Blackstone's Housing Bet Swells to $4.5 Billion

For many hedge funds, asset managers and private equity firms trying to play the housing recovery, the strategy is buying individual homes. For buyout titan Blackstone Group—with a bent in real estate—the answer has been to build an entire company, which it eventually plans to take public, according to sources.

In April, 2012 – with seed capital from Blackstone, expertise from property managers Treehouse Group and Riverstone Residential Group – Invitation Homes was born and began quietly investing.

"Our bet right now is the scale of the opportunity is very big, and the pricing seems quite compelling," said Jonathan Gray, head of Blackstone's real estate group, at CNBC's Delivering Alpha conference in 2012.

A year later, the scale has become huge. So far Invitation has spent $4.5 billion, snapping up 25,000 distressed single-family homes in regions hardest hit by the financial crisis, and in those slowest to recover, the company said. Most of the homes are refurbished and then rented out by Invitation. The appeal of the rental market comes, in large part, from consumers trying in a variety of ways to avoid taking on new debt, said Invitation spokesman Eric Elder.

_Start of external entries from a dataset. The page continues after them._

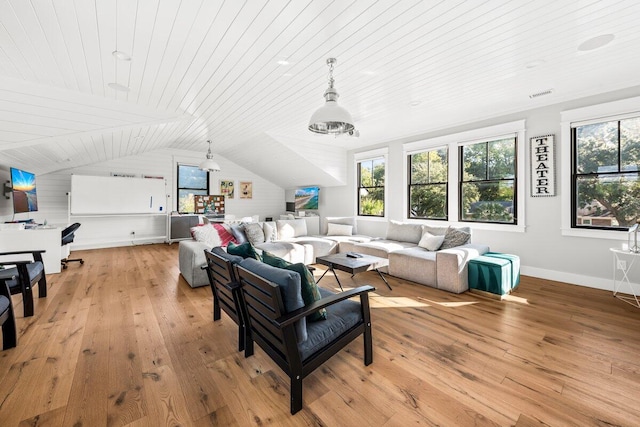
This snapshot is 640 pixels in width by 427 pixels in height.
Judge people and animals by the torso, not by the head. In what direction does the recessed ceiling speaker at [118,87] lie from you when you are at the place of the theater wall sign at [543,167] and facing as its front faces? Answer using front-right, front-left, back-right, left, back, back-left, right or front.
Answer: front

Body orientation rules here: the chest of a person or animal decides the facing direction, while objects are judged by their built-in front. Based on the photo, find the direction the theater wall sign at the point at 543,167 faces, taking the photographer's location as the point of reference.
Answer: facing the viewer and to the left of the viewer

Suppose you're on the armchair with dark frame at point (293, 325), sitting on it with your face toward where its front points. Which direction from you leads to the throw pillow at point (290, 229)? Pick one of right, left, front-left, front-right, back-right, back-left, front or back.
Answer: front-left

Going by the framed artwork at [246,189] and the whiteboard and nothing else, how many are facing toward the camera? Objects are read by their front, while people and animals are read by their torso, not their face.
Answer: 2

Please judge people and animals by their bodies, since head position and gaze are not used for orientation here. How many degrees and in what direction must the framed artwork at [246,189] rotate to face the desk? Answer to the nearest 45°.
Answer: approximately 45° to its right

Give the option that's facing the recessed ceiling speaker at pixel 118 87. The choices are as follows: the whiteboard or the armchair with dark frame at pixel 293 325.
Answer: the whiteboard

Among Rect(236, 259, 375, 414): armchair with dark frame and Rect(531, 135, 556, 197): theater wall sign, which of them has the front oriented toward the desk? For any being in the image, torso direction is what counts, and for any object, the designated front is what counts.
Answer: the theater wall sign

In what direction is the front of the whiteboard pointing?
toward the camera

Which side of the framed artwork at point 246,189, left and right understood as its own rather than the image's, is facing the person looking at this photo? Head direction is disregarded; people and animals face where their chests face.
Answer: front

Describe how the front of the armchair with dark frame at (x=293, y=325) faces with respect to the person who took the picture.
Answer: facing away from the viewer and to the right of the viewer

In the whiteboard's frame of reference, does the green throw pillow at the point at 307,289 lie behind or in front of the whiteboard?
in front

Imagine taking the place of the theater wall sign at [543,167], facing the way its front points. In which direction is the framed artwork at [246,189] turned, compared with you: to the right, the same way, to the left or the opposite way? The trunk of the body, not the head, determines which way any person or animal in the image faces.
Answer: to the left

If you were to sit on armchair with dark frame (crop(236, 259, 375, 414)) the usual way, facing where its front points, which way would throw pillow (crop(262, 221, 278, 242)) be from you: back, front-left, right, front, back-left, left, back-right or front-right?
front-left
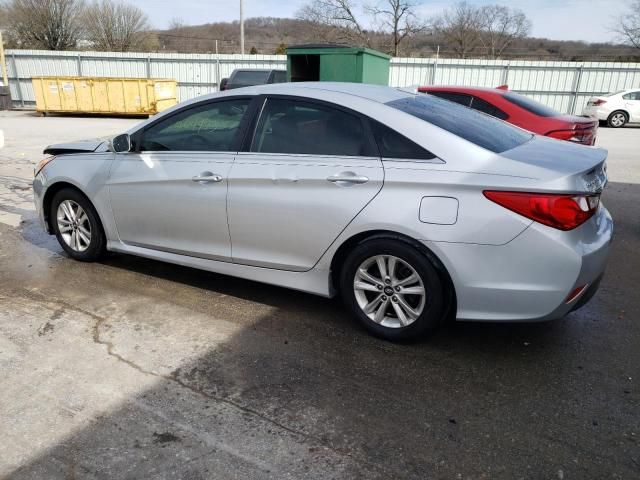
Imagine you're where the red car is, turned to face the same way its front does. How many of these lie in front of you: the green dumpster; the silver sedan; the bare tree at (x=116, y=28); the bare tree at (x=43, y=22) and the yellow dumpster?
4

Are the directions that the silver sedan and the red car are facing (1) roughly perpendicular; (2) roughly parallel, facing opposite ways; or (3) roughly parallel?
roughly parallel

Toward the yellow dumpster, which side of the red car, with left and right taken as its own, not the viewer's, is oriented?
front

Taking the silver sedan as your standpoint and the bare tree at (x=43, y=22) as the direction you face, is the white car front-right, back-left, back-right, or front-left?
front-right

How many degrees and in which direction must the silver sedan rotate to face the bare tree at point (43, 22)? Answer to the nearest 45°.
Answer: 0° — it already faces it

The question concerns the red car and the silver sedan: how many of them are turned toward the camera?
0

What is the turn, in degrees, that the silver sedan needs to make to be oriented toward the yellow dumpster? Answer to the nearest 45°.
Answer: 0° — it already faces it

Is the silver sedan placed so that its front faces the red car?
no

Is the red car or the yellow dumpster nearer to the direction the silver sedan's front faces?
the yellow dumpster

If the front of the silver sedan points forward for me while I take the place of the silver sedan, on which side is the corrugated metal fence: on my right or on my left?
on my right

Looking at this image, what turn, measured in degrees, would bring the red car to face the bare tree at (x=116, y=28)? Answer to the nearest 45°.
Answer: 0° — it already faces it

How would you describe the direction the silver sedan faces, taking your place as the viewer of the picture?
facing away from the viewer and to the left of the viewer

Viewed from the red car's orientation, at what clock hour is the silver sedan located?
The silver sedan is roughly at 8 o'clock from the red car.

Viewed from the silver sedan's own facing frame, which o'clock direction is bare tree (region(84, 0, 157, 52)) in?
The bare tree is roughly at 1 o'clock from the silver sedan.

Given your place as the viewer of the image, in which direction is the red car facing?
facing away from the viewer and to the left of the viewer

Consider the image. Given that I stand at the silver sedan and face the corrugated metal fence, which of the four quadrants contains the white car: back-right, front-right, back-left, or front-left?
front-right
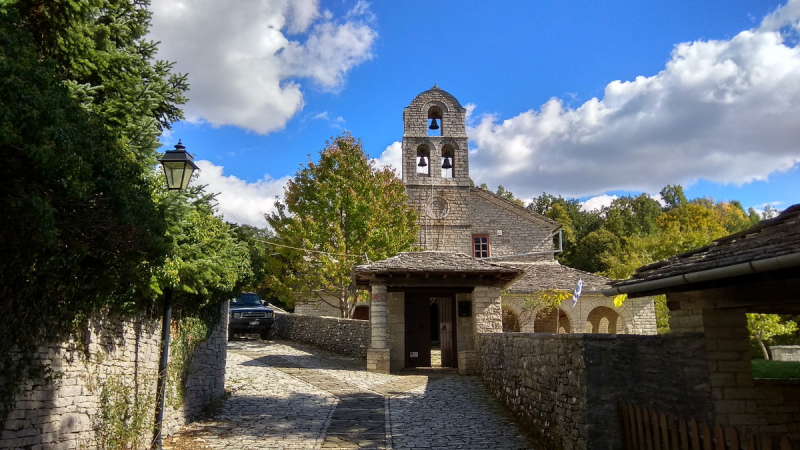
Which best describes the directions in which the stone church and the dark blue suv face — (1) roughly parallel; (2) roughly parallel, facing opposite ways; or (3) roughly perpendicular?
roughly parallel

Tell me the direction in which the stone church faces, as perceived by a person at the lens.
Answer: facing the viewer

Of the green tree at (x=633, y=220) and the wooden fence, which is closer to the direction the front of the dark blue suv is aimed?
the wooden fence

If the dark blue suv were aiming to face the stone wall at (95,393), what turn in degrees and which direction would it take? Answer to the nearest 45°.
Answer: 0° — it already faces it

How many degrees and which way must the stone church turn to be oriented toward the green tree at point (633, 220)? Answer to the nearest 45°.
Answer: approximately 135° to its left

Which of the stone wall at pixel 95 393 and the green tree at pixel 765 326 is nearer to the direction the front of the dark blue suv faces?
the stone wall

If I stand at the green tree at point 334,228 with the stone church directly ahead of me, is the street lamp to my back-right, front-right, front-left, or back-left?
back-right

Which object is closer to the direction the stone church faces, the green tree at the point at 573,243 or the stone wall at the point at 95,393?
the stone wall

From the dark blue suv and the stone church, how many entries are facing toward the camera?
2

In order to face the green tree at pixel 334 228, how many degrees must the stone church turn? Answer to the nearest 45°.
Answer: approximately 45° to its right

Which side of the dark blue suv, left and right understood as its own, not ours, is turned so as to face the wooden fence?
front

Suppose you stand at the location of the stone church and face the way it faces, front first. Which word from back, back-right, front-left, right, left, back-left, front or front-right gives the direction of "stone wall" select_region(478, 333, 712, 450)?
front

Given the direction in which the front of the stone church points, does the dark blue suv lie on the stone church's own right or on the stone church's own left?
on the stone church's own right
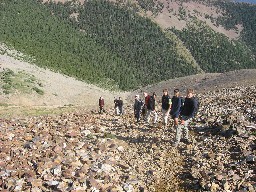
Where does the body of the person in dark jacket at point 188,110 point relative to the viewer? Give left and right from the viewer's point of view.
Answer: facing the viewer and to the left of the viewer
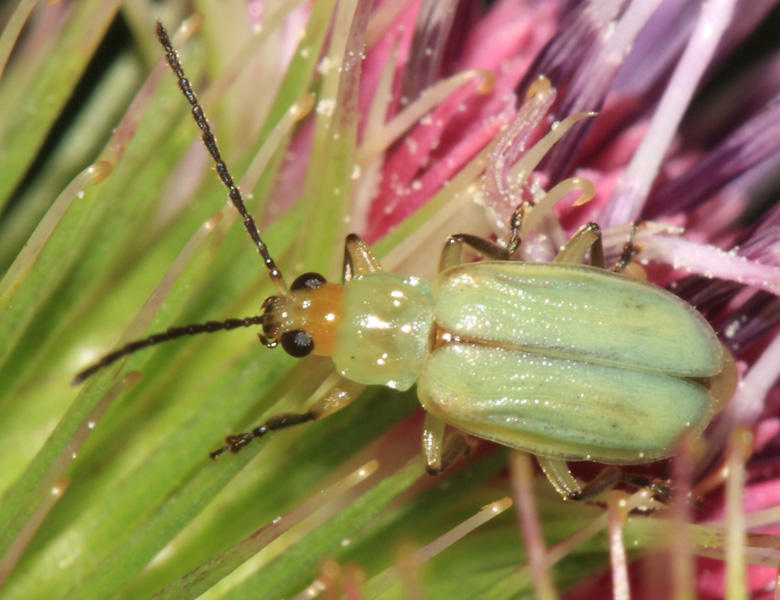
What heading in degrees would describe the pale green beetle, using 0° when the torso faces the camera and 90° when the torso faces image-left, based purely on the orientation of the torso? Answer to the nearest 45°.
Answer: approximately 90°
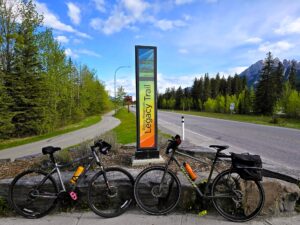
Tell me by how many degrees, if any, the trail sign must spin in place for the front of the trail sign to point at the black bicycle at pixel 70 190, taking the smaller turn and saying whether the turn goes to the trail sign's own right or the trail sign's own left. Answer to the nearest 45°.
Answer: approximately 45° to the trail sign's own right

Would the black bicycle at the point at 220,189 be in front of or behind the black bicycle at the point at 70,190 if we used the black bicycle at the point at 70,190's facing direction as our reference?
in front

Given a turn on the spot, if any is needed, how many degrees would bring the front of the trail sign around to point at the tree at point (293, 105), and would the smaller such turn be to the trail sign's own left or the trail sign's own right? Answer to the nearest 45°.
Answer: approximately 135° to the trail sign's own left

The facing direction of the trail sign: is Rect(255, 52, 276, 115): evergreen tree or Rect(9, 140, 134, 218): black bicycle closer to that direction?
the black bicycle

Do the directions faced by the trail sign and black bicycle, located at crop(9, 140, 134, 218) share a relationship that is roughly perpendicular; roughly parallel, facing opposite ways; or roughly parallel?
roughly perpendicular

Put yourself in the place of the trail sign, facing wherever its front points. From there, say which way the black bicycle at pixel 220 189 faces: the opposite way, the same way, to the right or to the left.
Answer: to the right

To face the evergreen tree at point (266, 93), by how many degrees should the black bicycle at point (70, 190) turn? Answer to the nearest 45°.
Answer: approximately 45° to its left

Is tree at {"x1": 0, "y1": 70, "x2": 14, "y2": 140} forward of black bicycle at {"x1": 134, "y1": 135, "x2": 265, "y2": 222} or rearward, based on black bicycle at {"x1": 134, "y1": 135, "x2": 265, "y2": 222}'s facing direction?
forward

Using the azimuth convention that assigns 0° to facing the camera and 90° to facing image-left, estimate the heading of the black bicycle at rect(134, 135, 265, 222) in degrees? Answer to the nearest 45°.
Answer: approximately 90°

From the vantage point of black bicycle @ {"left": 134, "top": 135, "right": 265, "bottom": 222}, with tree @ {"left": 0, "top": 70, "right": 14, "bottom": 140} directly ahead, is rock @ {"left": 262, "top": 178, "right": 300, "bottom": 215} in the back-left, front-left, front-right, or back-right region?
back-right

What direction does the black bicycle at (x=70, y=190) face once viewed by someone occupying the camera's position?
facing to the right of the viewer

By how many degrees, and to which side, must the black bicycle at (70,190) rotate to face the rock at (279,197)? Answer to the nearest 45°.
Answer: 0° — it already faces it

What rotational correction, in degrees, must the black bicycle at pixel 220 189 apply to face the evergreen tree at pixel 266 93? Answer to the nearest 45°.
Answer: approximately 90° to its right

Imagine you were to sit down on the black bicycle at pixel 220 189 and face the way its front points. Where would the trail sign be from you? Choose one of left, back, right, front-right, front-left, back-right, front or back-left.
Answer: front-right
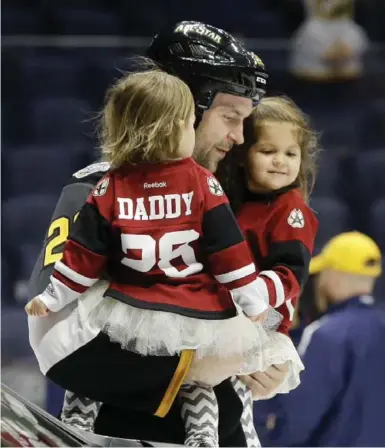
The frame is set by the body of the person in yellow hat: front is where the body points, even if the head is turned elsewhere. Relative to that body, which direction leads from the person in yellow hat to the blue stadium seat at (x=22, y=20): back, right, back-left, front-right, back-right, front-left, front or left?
front

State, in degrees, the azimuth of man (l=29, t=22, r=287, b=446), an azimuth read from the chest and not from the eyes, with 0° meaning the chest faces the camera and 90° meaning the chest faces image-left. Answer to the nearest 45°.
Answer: approximately 315°

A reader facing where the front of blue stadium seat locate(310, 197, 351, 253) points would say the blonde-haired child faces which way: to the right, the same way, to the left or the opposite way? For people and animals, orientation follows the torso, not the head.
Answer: the opposite way

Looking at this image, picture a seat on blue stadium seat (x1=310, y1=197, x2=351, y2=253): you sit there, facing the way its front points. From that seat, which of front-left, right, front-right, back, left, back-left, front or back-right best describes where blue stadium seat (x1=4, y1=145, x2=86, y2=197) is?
right

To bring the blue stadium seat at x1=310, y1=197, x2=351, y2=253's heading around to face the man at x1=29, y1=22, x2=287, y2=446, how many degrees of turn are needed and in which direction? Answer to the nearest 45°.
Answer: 0° — it already faces them

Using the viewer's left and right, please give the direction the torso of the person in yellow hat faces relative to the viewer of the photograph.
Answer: facing away from the viewer and to the left of the viewer

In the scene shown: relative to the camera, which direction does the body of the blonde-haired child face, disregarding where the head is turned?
away from the camera

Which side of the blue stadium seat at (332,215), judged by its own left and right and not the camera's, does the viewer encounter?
front

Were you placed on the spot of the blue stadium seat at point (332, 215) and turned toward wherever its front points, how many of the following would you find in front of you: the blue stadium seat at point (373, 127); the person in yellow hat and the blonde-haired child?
2

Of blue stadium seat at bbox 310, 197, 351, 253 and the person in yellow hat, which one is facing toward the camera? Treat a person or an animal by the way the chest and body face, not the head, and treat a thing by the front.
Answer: the blue stadium seat

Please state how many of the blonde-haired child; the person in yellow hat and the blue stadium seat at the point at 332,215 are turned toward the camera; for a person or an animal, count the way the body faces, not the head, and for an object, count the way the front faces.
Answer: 1

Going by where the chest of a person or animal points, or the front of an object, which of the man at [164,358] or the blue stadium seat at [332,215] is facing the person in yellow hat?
the blue stadium seat

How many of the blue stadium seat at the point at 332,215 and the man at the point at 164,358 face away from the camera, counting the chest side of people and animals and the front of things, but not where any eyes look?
0

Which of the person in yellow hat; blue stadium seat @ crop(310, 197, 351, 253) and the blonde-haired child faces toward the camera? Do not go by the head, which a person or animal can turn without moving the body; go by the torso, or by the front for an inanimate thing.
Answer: the blue stadium seat
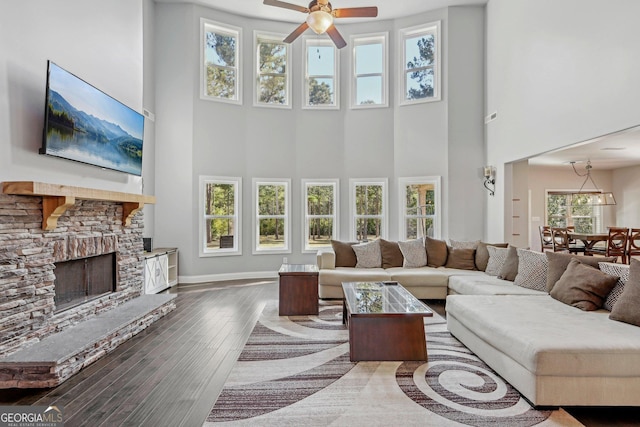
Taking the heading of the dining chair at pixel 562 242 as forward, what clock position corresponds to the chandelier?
The chandelier is roughly at 11 o'clock from the dining chair.

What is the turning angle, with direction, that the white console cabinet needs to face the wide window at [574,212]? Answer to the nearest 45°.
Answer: approximately 45° to its left

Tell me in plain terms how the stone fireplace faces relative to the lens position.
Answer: facing the viewer and to the right of the viewer

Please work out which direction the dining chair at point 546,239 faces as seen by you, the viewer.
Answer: facing away from the viewer and to the right of the viewer

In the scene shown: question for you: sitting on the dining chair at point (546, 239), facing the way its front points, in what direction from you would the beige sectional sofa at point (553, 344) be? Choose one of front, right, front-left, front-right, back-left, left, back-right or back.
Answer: back-right

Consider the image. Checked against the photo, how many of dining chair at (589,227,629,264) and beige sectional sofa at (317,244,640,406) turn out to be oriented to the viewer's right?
0

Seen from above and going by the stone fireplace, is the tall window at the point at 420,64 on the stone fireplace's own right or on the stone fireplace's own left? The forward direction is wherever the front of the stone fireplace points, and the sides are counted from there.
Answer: on the stone fireplace's own left

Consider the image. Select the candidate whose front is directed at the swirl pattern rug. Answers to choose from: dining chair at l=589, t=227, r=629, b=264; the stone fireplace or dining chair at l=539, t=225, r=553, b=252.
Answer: the stone fireplace

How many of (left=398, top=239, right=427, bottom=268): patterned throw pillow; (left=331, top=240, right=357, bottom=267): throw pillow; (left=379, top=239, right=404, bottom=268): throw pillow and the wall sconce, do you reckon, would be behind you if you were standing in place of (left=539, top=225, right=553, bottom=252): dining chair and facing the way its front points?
4

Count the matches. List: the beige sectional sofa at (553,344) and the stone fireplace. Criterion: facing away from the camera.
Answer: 0

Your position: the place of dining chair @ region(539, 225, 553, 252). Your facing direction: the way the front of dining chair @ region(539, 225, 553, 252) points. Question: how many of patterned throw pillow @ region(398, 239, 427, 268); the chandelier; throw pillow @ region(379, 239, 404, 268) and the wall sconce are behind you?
3
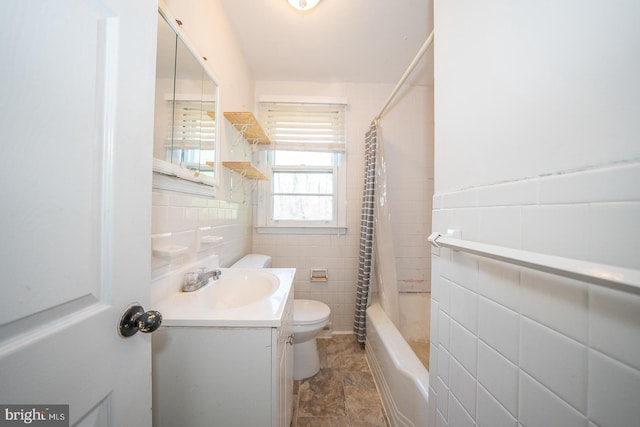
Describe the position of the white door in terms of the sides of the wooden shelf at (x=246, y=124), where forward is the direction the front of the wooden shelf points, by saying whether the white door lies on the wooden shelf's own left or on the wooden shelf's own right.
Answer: on the wooden shelf's own right

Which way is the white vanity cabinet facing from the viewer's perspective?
to the viewer's right

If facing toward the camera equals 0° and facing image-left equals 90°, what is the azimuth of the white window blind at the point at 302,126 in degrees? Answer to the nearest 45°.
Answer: approximately 0°

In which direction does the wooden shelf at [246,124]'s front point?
to the viewer's right

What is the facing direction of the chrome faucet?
to the viewer's right

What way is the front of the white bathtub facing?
to the viewer's left

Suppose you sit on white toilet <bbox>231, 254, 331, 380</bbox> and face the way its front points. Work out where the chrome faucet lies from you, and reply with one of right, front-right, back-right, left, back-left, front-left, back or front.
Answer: back-right
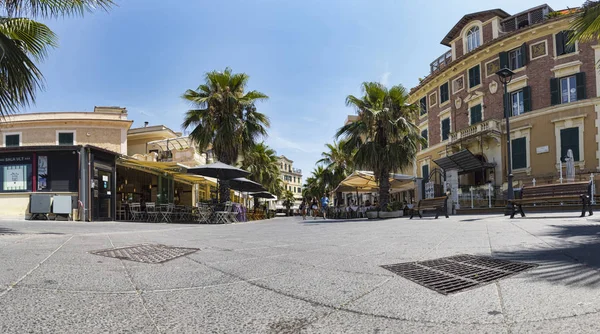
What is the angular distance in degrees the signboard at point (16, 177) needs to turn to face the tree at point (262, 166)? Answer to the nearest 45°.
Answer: approximately 135° to its left

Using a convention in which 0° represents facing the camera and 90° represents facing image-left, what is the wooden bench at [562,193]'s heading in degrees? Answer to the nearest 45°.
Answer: approximately 45°

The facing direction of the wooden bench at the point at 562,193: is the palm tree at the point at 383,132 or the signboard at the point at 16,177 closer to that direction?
the signboard

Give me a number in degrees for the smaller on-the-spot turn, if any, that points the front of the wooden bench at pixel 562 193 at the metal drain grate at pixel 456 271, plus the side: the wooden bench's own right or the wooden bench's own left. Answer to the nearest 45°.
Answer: approximately 45° to the wooden bench's own left

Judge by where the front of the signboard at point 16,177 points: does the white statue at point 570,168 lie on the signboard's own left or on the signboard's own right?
on the signboard's own left

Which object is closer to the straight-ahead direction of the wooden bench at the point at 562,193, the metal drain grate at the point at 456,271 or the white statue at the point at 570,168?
the metal drain grate

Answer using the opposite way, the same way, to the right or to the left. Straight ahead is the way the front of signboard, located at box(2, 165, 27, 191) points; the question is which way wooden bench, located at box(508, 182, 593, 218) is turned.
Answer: to the right

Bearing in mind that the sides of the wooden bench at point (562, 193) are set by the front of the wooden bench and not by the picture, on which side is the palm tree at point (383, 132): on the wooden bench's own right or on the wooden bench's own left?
on the wooden bench's own right

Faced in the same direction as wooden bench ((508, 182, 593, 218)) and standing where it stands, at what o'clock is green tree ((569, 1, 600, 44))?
The green tree is roughly at 10 o'clock from the wooden bench.

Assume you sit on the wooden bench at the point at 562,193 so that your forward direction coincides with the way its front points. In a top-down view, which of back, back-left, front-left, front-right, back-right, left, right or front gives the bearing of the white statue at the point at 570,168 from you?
back-right
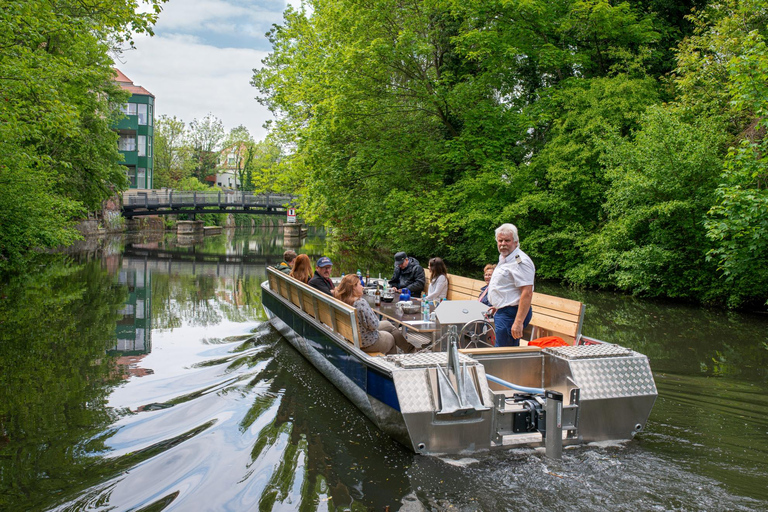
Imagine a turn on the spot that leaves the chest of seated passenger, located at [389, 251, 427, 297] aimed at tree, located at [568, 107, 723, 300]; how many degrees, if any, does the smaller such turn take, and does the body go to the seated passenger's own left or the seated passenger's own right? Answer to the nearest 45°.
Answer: approximately 180°

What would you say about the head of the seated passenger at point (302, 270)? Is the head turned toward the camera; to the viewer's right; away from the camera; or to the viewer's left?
away from the camera

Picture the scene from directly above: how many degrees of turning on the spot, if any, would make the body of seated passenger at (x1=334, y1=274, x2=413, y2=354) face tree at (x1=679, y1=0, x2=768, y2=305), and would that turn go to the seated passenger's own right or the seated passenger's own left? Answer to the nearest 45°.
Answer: approximately 45° to the seated passenger's own left

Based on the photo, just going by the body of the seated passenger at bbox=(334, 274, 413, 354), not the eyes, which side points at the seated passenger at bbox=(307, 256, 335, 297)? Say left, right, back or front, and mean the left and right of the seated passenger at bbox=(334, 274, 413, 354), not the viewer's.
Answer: left

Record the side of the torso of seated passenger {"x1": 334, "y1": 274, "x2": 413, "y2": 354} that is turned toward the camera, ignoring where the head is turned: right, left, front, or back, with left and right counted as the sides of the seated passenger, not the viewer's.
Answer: right

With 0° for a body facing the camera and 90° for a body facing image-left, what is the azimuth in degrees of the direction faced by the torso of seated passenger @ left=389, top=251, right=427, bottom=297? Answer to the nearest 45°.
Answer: approximately 45°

(Read More:Apple's Debt Buy is 'Smart': Blackstone's Schwarzman)


Blackstone's bullishness ultimately stems from how deeply the mortgage market melted down during the crisis. Today, would-be homeowners finally able to afford to buy say they are being crowded out of the housing market by big, cash-rich home buyers like Blackstone and its rivals Colony Capital and American Homes 4 Rent.

What's more, critics say the volume of homes these firms are buying has artificially inflated prices. Across the major markets where Invitation operates, home prices have risen an average of 10.4 percent, higher than the national average of 7.8 percent.

To be sure, 25,000 homes is a small fraction of the estimated 12 million single family home market. But many of the purchases by both Invitation and other housing-hungry investors are in harder-hit areas: For instance, on April 25, Invitation Homes closed on 1,380 properties in Atlanta alone.

Those areas have seen even greater price increases between April 2012 and February 2013, the operating period during which data is available. Phoenix, Las Vegas and Atlanta saw home prices rise 17.4 percent, 15.8 percent, and 16.4 percent, respectively, in the same period, according to the S&P/Case-Shiller Home Price Index.

"We are removing distressed inventory from the market, which has been suppressing national home prices," Blackstone said in a November 2012 press release when the creation of Invitation was finally announced. "These efforts are, ultimately, stimulating economies in areas hardest hit by the housing crisis."

With low interest rates fueling cheap borrowing and increasingly lower mortgage rates, it would seem they could continue the buying spree for some time. Gray has said that the window to keep buying will last for two more years, though it's unclear how much more Blackstone will spend in that time frame.

So far Blackstone's ambition for Invitation Homes has been big. The strategy: Roll up as many single-family rental homes into the portfolio and then allow renters to search properties directly on a web portal. A "national single-family rental home platform," is what it has called it publicly. What it has not said: Invitation Homes will do an IPO.